Go all in!

bublAside from their day-to-day concerns, such as paying the bills or providing for their family’s needs, if you were to poll people today, regardless of the region in the world they reside, the vast majority will tell you that they care about sustainability. They want to do their part and expect businesses to provide goods that are well designed, affordable, and made in a manner that has the least impact on the environment. Unfortunately, many businesses today have been reluctant to fully embrace these priorities. Welcome to this Rotoworld® issue’s sustainability column where I’ll speak to commitment/goalsetting and how it can positively transform your corporate culture.

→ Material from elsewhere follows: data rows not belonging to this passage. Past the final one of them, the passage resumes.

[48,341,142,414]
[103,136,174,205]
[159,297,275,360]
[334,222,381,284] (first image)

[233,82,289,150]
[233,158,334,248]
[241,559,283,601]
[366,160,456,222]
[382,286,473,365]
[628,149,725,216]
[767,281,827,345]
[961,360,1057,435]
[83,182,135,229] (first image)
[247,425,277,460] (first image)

Sometimes to achieve a goal it’s easier to make bold statements and to aim high than it is to make half-hearted compromises. Saying that you’re 100% committed means you are motivated and provides the opportunity to engage all of your staff and seek their input to achieve that goal. Alternatively, if you establish a lessor value, like 90%, you will discover a lot of people will find a reason to be in the remaining 10% group! When our company began our journey in sustainability in 2007, we committed to shift 100% of our facility’s power to only green/renewable sources. We searched out providers and found one company (Bullfrog Power) that also was very active nationally. As a bonus, this provider also helped spread awareness about our achievements and we would regularly see our company listed in full page ads throughout various nationally distributed publications. Fortunately, in the last decade, more providers like Bullfrog have sprouted up and similar offerings are generally available in most industrial regions. Consider looking into this option and use it as a starting point in your sustainability program.

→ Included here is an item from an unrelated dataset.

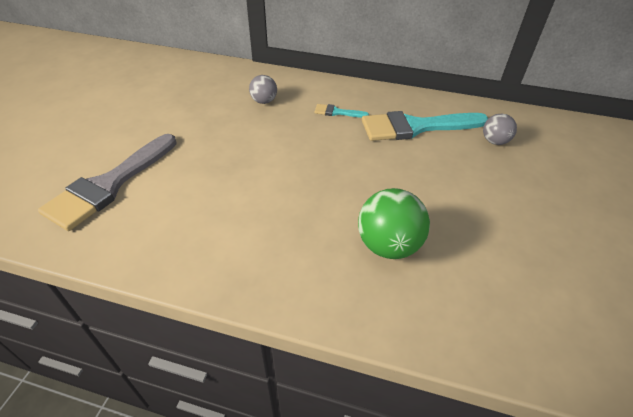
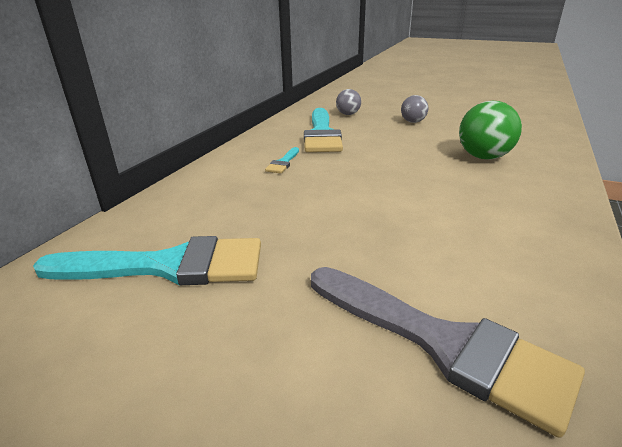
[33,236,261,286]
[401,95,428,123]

No doubt, by placing a price on carbon you have increased the input cost in your utilities bill but once you’ve signed on board you can begin to search for ways to reduce your power waste. One area to investigate is the lighting in your facility. Generally speaking, lighting in a plant uses between 12%-15% of your power. You can make significant reductions if you look at how you illuminate your facility and darken areas of inactivity based on your operations. Perhaps you run your operations 24 hours, but only do some types of tasks on a dedicated shift. Do you run lights in these areas when no work is being done? What kind of lights do you run in your plant? If you are still using incandescent lights you need to replace them immediately! These types of lights are so outdated and are operating at about 10% efficient (90% is heat generation). During the weekends do you run more lights than you need? Perhaps you can set up some small CFL or LED lights for security of to provide a safe pathway for persons who need to be in the plant when it’s shut down. Most lights also have reflectors that can become dirty over time. You’d be surprised at how much brighter your shop is if you cleaned them on a quarterly basis. Also, dust can collect on the cooling ballasts, which lowers their efficiency and can even present a fire hazard in some cases.

Another low-cost effort is to look at shutdown procedures when you end your workweek. Do you have a specific checklist for the last designated person to leave the facility? Checklists are more important that you might think. Pilots use them (and with good reason!) as well as medical professionals in surgery (did we leave anything in the patient before we closed them up?). Put a checklist together that itemizes a sequence of procedures for shutting down all the critical systems that could draw power unnecessarily. As an example, leaving an air compressor system on for a whole weekend is an obvious mistake, but I can almost guarantee it has happened to you when operators have other things on their minds on a Friday night! Assigning a designated person is also very important and should require a sign off from that individual to enforce accountability and responsibility for that task. Successful companies like Toyota identified problems with shutdowns when they performed energy audits and gained significant savings from their checklists. Remember, the bigger your facility the higher the energy costs when things are unknowingly left on. So, before you start to consider any large capital investments to drive sustainability, I hope I’ve shown simple solutions to engage your team. Good luck!